▶ _Problem requirements_: All of the data must be returned exactly as given.

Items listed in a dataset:
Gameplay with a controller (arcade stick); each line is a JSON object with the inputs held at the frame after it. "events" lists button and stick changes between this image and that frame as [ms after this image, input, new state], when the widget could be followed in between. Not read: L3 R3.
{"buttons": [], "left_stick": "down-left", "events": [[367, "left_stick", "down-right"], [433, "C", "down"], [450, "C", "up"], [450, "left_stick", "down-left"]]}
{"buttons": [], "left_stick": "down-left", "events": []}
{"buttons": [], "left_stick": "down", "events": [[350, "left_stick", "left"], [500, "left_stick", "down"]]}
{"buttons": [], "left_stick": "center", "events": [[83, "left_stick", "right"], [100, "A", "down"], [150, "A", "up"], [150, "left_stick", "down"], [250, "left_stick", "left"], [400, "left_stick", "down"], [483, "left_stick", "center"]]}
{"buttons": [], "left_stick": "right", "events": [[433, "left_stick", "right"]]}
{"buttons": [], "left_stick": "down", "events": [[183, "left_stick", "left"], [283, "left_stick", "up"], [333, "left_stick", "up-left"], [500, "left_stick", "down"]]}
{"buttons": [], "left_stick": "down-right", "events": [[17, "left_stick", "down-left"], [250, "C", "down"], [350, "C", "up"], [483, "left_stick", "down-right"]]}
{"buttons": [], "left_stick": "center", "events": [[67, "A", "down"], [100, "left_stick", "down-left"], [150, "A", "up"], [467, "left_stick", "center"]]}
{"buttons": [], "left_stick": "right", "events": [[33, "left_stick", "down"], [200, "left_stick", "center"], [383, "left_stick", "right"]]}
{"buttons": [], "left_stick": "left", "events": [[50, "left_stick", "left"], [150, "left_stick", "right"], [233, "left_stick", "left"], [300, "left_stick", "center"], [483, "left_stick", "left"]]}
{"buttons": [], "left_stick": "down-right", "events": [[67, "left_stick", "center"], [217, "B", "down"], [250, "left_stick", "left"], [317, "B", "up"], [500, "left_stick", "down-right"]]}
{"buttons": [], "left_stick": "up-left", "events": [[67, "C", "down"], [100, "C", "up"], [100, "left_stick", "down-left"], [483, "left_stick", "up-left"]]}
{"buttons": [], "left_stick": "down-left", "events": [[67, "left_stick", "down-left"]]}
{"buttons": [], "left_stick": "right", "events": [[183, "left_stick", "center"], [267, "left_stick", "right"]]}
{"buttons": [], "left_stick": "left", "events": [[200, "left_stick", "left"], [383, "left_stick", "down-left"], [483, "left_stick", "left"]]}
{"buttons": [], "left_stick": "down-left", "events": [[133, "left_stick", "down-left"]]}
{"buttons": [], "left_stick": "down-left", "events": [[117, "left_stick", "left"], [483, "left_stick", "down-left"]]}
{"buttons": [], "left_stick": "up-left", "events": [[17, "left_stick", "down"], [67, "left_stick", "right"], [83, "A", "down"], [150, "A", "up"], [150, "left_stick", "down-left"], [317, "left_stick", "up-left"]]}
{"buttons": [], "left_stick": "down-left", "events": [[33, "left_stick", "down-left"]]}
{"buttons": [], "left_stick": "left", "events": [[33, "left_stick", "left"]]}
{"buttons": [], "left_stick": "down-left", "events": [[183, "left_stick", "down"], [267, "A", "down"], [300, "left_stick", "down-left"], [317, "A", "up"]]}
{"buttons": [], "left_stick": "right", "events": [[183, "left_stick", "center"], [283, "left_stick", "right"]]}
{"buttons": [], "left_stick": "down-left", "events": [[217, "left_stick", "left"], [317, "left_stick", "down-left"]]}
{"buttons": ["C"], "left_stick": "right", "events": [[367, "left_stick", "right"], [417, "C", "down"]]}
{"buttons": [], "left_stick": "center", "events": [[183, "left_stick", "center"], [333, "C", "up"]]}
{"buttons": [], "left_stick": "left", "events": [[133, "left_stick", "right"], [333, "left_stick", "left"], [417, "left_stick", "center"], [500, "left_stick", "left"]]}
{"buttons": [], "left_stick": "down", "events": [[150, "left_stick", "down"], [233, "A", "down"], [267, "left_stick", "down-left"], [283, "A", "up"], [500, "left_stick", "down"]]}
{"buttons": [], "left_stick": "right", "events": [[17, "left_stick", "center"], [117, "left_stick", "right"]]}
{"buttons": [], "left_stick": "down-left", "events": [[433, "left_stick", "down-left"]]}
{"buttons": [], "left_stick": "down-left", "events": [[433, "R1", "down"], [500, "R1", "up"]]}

▶ _Output below_:
Gameplay with a controller (arcade stick); each line is a JSON object with the inputs held at the frame after it. "events" lists button and stick changes between this image and that frame as [ms after this image, input, new state], when the widget could be followed in between. Not read: L3 R3.
{"buttons": [], "left_stick": "down-left", "events": [[367, "left_stick", "down-right"], [433, "C", "down"], [450, "C", "up"], [450, "left_stick", "down-left"]]}
{"buttons": [], "left_stick": "down-left", "events": []}
{"buttons": [], "left_stick": "down", "events": [[350, "left_stick", "left"], [500, "left_stick", "down"]]}
{"buttons": [], "left_stick": "center", "events": [[83, "left_stick", "right"], [100, "A", "down"], [150, "A", "up"], [150, "left_stick", "down"], [250, "left_stick", "left"], [400, "left_stick", "down"], [483, "left_stick", "center"]]}
{"buttons": [], "left_stick": "right", "events": [[433, "left_stick", "right"]]}
{"buttons": [], "left_stick": "down", "events": [[183, "left_stick", "left"], [283, "left_stick", "up"], [333, "left_stick", "up-left"], [500, "left_stick", "down"]]}
{"buttons": [], "left_stick": "down-right", "events": [[17, "left_stick", "down-left"], [250, "C", "down"], [350, "C", "up"], [483, "left_stick", "down-right"]]}
{"buttons": [], "left_stick": "center", "events": [[67, "A", "down"], [100, "left_stick", "down-left"], [150, "A", "up"], [467, "left_stick", "center"]]}
{"buttons": [], "left_stick": "right", "events": [[33, "left_stick", "down"], [200, "left_stick", "center"], [383, "left_stick", "right"]]}
{"buttons": [], "left_stick": "left", "events": [[50, "left_stick", "left"], [150, "left_stick", "right"], [233, "left_stick", "left"], [300, "left_stick", "center"], [483, "left_stick", "left"]]}
{"buttons": [], "left_stick": "down-right", "events": [[67, "left_stick", "center"], [217, "B", "down"], [250, "left_stick", "left"], [317, "B", "up"], [500, "left_stick", "down-right"]]}
{"buttons": [], "left_stick": "up-left", "events": [[67, "C", "down"], [100, "C", "up"], [100, "left_stick", "down-left"], [483, "left_stick", "up-left"]]}
{"buttons": [], "left_stick": "down-left", "events": [[67, "left_stick", "down-left"]]}
{"buttons": [], "left_stick": "right", "events": [[183, "left_stick", "center"], [267, "left_stick", "right"]]}
{"buttons": [], "left_stick": "left", "events": [[200, "left_stick", "left"], [383, "left_stick", "down-left"], [483, "left_stick", "left"]]}
{"buttons": [], "left_stick": "down-left", "events": [[133, "left_stick", "down-left"]]}
{"buttons": [], "left_stick": "down-left", "events": [[117, "left_stick", "left"], [483, "left_stick", "down-left"]]}
{"buttons": [], "left_stick": "up-left", "events": [[17, "left_stick", "down"], [67, "left_stick", "right"], [83, "A", "down"], [150, "A", "up"], [150, "left_stick", "down-left"], [317, "left_stick", "up-left"]]}
{"buttons": [], "left_stick": "down-left", "events": [[33, "left_stick", "down-left"]]}
{"buttons": [], "left_stick": "left", "events": [[33, "left_stick", "left"]]}
{"buttons": [], "left_stick": "down-left", "events": [[183, "left_stick", "down"], [267, "A", "down"], [300, "left_stick", "down-left"], [317, "A", "up"]]}
{"buttons": [], "left_stick": "right", "events": [[183, "left_stick", "center"], [283, "left_stick", "right"]]}
{"buttons": [], "left_stick": "down-left", "events": [[217, "left_stick", "left"], [317, "left_stick", "down-left"]]}
{"buttons": ["C"], "left_stick": "right", "events": [[367, "left_stick", "right"], [417, "C", "down"]]}
{"buttons": [], "left_stick": "center", "events": [[183, "left_stick", "center"], [333, "C", "up"]]}
{"buttons": [], "left_stick": "left", "events": [[133, "left_stick", "right"], [333, "left_stick", "left"], [417, "left_stick", "center"], [500, "left_stick", "left"]]}
{"buttons": [], "left_stick": "down", "events": [[150, "left_stick", "down"], [233, "A", "down"], [267, "left_stick", "down-left"], [283, "A", "up"], [500, "left_stick", "down"]]}
{"buttons": [], "left_stick": "right", "events": [[17, "left_stick", "center"], [117, "left_stick", "right"]]}
{"buttons": [], "left_stick": "down-left", "events": [[433, "left_stick", "down-left"]]}
{"buttons": [], "left_stick": "down-left", "events": [[433, "R1", "down"], [500, "R1", "up"]]}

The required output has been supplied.